During the school years girls show a similar interest in science as boys do. However, when they reach university levels, the number of women enrolled in scientific careers decreases considerably. Why does this happen? For Federica Castino, one of the obstacles that students experience is a higher exigence: “when you are part of a minority group, you need to perform better than other colleagues, before obtaining the same level of respect. This may be frustrating, and it encourages girls to enrol in fields which are not as affected by this gender bias”.
According to eldiario.es, in the UK, less than 20% of young women start science careers. From this decision derives the subsequent percentage of representation that women achieve in scientific institutions. For example, in CSIC, the Spanish state agency for scientific research and technological development, only 35% of the scientific research personnel are women.
“A more diverse and safe work environment would facilitate women to go into Science”, maintains Federica, who personally feels fortunate about having met many women in positions of leadership in the aviation sector, “because of their presence, I believe that more and more of the obstacles that women have to overcome in the scientific field are finally being identified and addressed”.
One of them is Sigrun Matthes, FlyATM4E Project Leader and DLR Project Coordinator. For Sigrun, DLR’s internal leadership programme has played an important role because this research centre “is acting systematically as equal opportunity employer”, she said in an interview for SESAR Joint Undertaking.

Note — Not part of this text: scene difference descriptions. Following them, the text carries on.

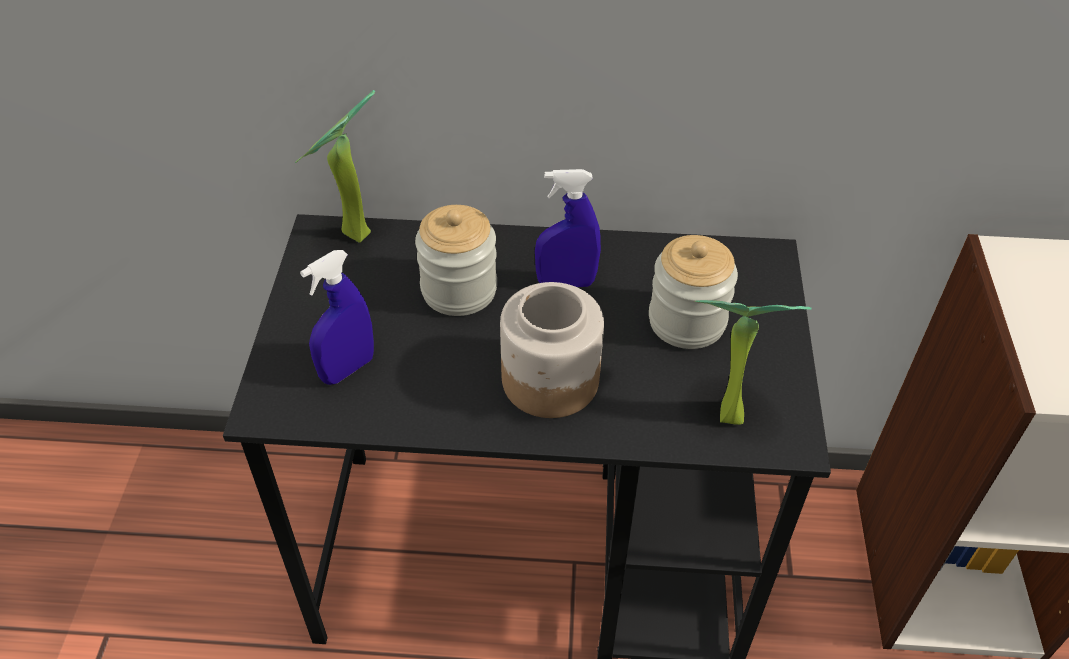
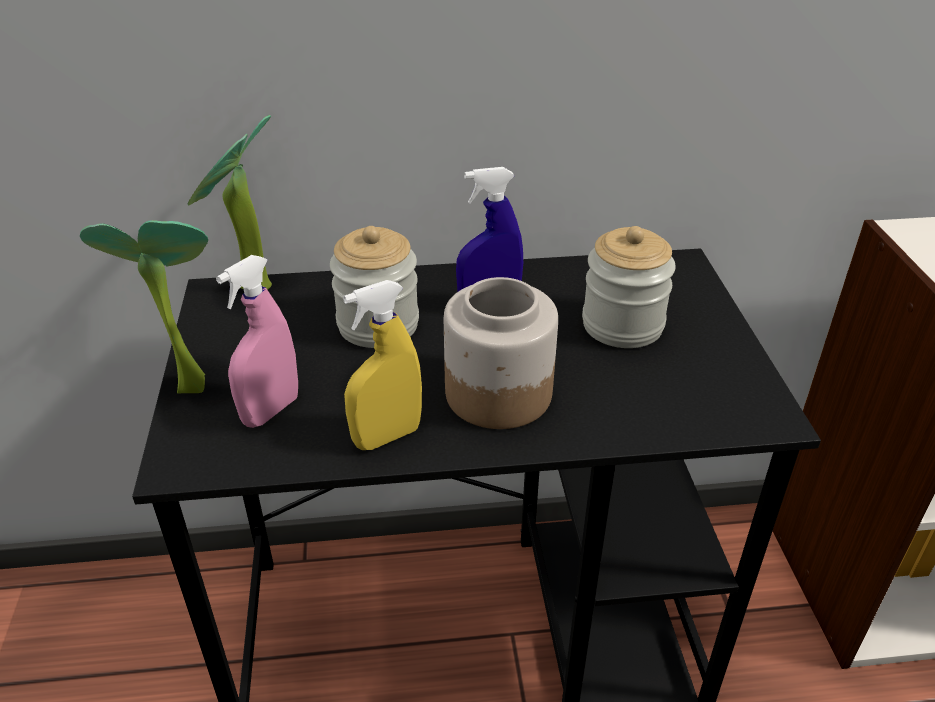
camera: 10 degrees left, 10 degrees down
(347, 369) = (271, 411): blue spray bottle -> pink spray bottle
(442, 410) = (387, 437): none -> yellow spray bottle
(724, 409) = (690, 397): potted plant -> potted plant (187, 382)

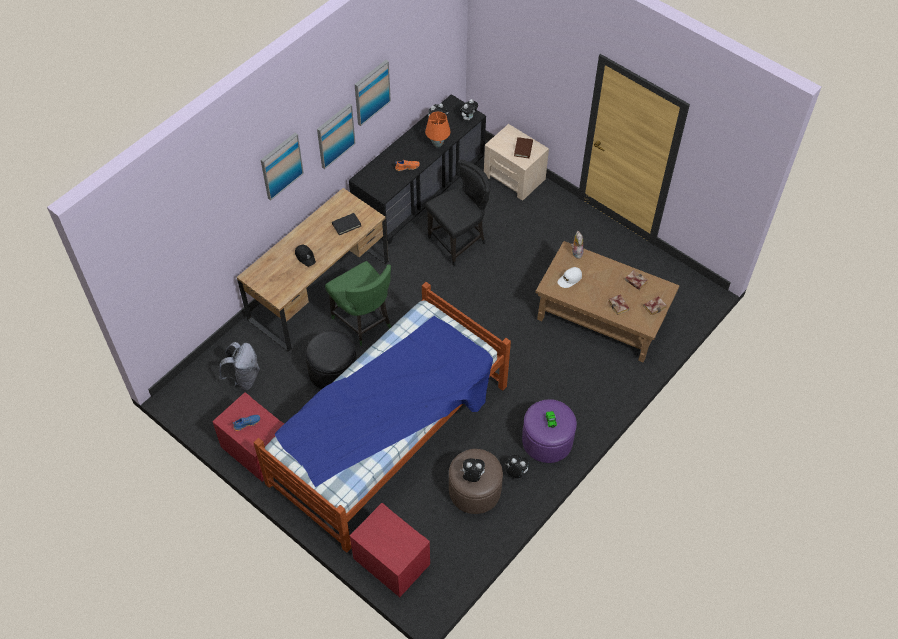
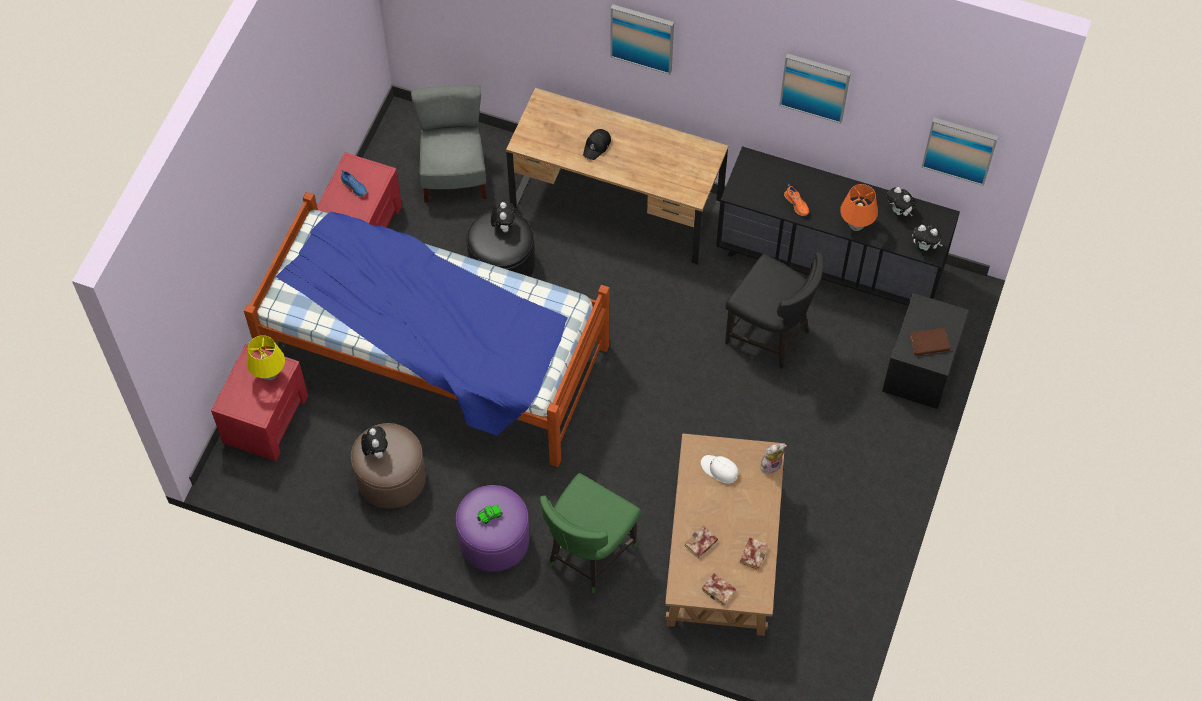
camera: 70 degrees right, 5 degrees up
(244, 378) = (454, 175): grey backpack -> grey chair
(335, 135) = (739, 81): picture -> picture (959, 150)
(346, 225) = (668, 171): black book -> none
(363, 322) = (588, 271): green chair -> green chair (588, 555)
(384, 526) = (269, 375): none -> yellow table lamp
(514, 177) = (920, 368): beige nightstand -> black nightstand
(516, 473) = (433, 517): plush toy -> plush toy (503, 226)

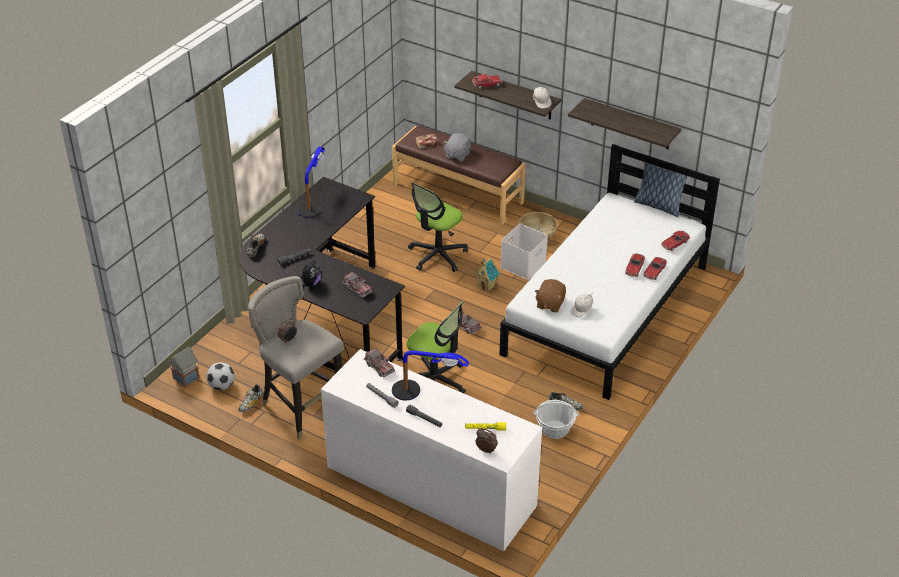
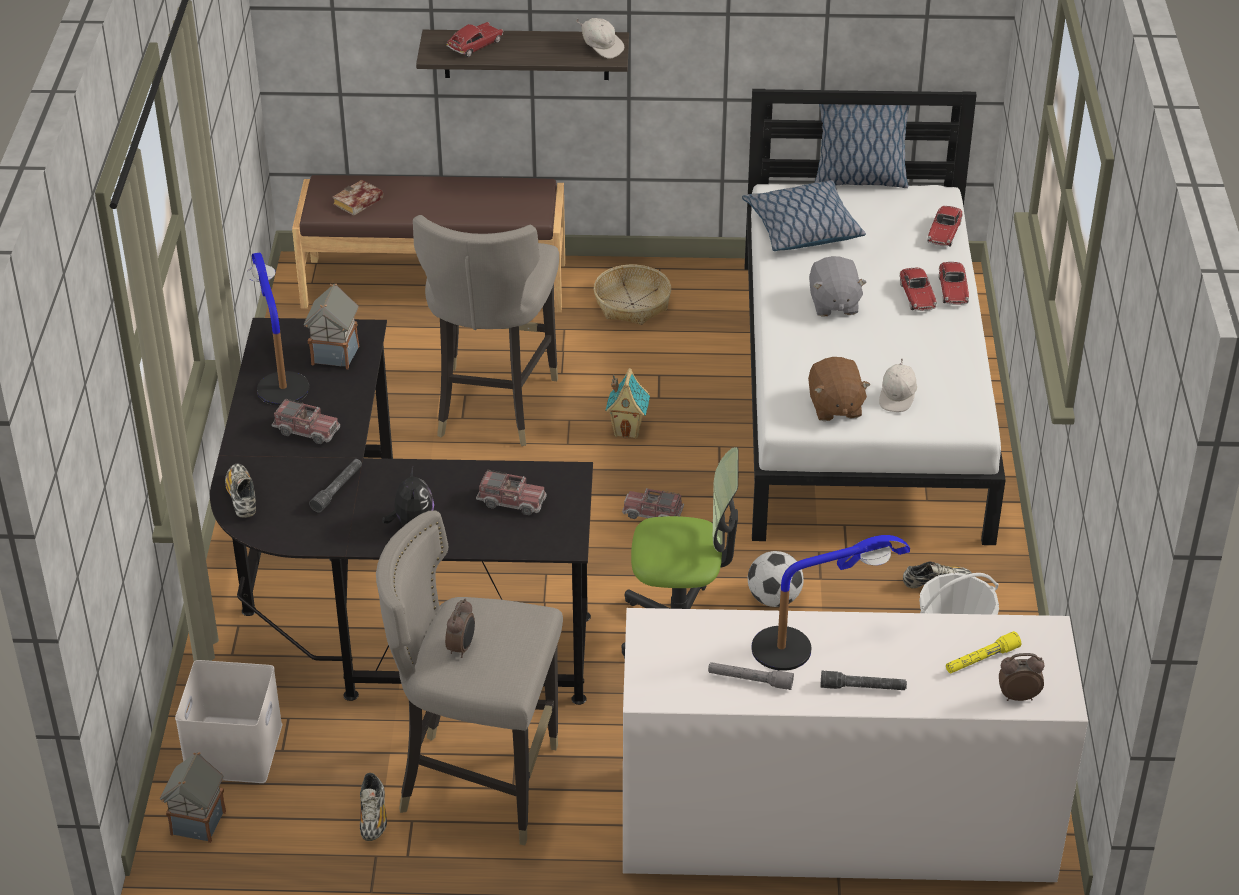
camera: 30 degrees left, 0 degrees up
(222, 386) = (285, 808): football -> football (774, 599)
(341, 203) = (335, 354): none -> toy house
(379, 367) = (695, 627): toy truck -> toy truck (306, 430)
(437, 255) = (492, 406): office chair -> grey stool
(457, 155) = (433, 205): grey plush toy -> grey plush toy (833, 304)
(523, 265) = (658, 370): white storage box -> white storage box (235, 751)
(609, 219) = (802, 229): none -> pillow
(630, 124) = (780, 42): shelf -> none

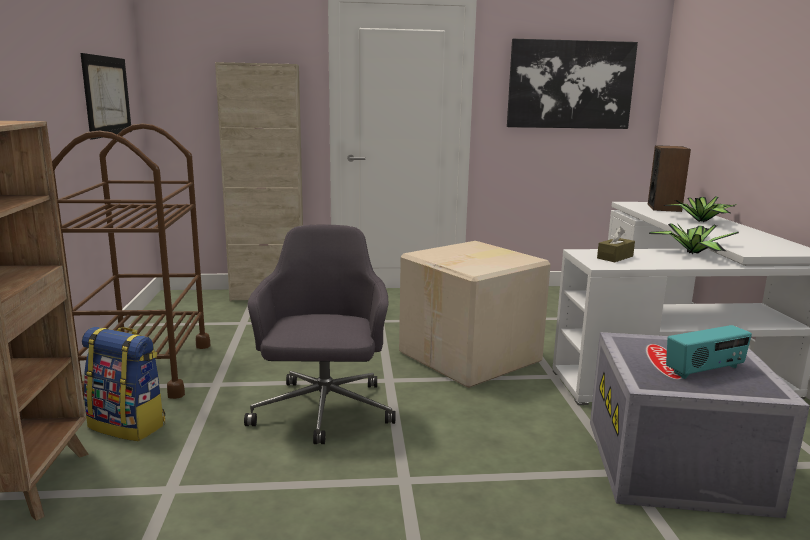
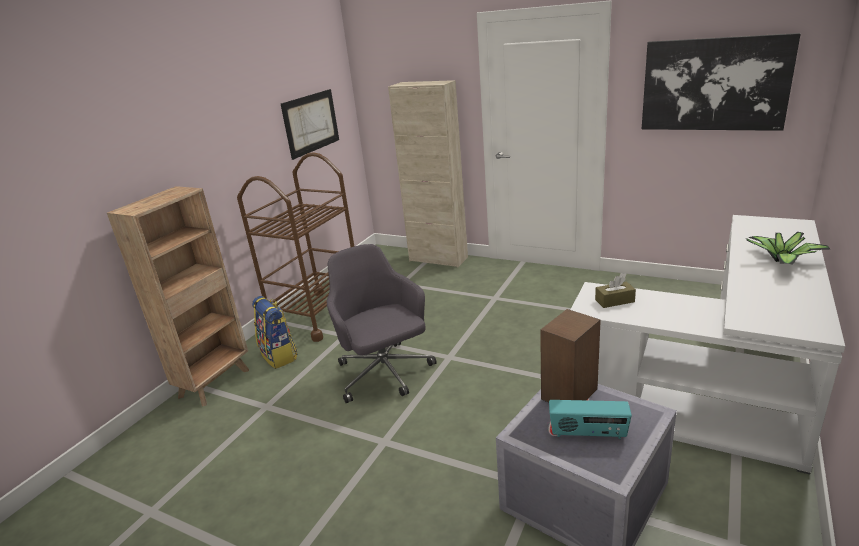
camera: 35 degrees right, 10 degrees up
(323, 412) = (385, 374): grey office chair -> grey office chair turned 60 degrees counterclockwise
(472, 357) = (530, 349): cardboard box -> none
(664, 208) = (777, 231): speaker -> speaker (569, 394)
(690, 253) = (705, 305): potted plant -> none

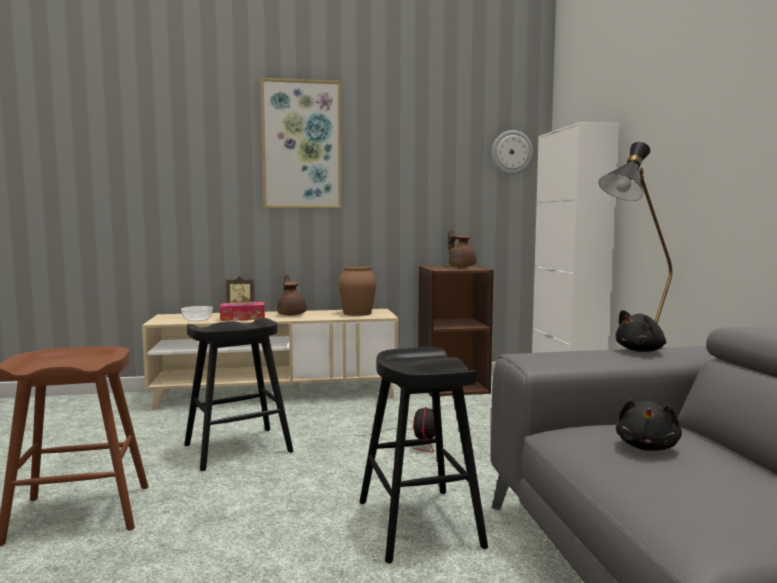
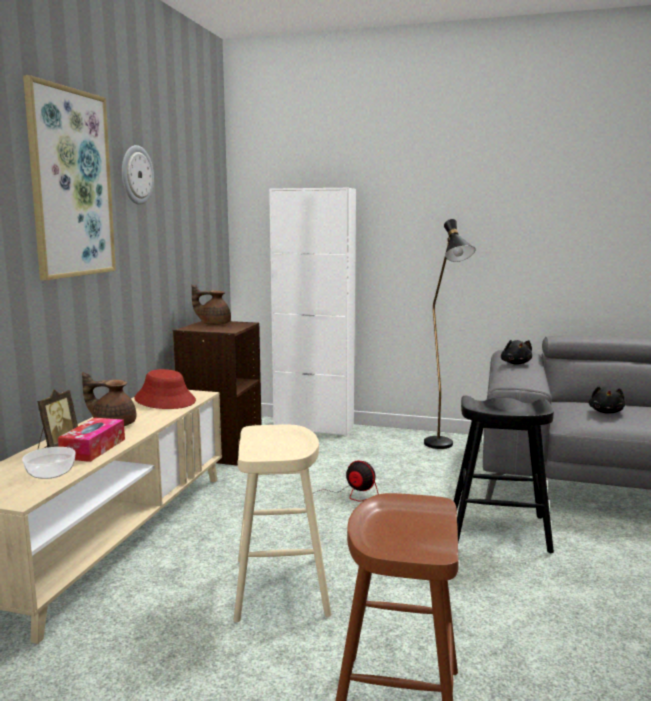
camera: 65 degrees left, 5 degrees up
(238, 448) = (281, 586): black stool -> beige stool
(357, 313) = (165, 400): brown vase -> red hat
(511, 152) = (211, 198): wall clock -> wall clock (136, 175)
(647, 447) = (606, 412): black plush toy -> black plush toy turned 60 degrees clockwise

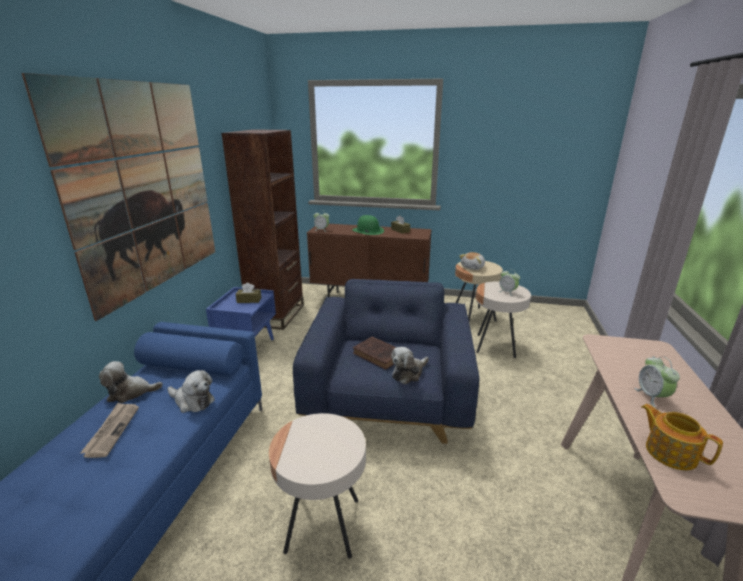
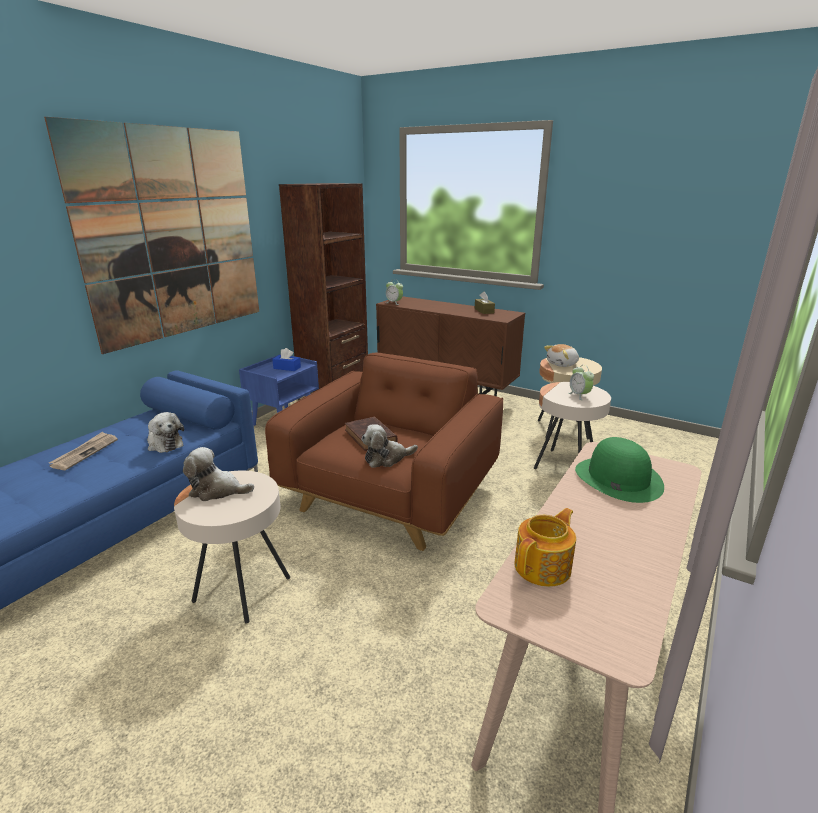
camera: 20 degrees right, 0 degrees up
(130, 392) = (122, 427): plush toy -> plush toy (217, 490)
(249, 300) = (287, 368): brown tissue box -> blue tissue box
(368, 230) = (445, 307): green hat -> green hat (617, 478)
(388, 399) = (391, 495): blue armchair -> brown armchair
(651, 396) = (595, 514): alarm clock -> none
(670, 452) = (544, 567): teapot -> teapot turned 60 degrees clockwise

How can we start building a more equal work environment?
Federica points at the importance of communication: “I believe it is crucial that all scientists, including men, participate in the discussions about gender equality”, because according to her experience, she found that mainly women are interested in talking about equality in science. “However, what needs to change urgently is the behaviour of the people which are leading the community at the moment, to stop discouraging women to pursue scientific careers”.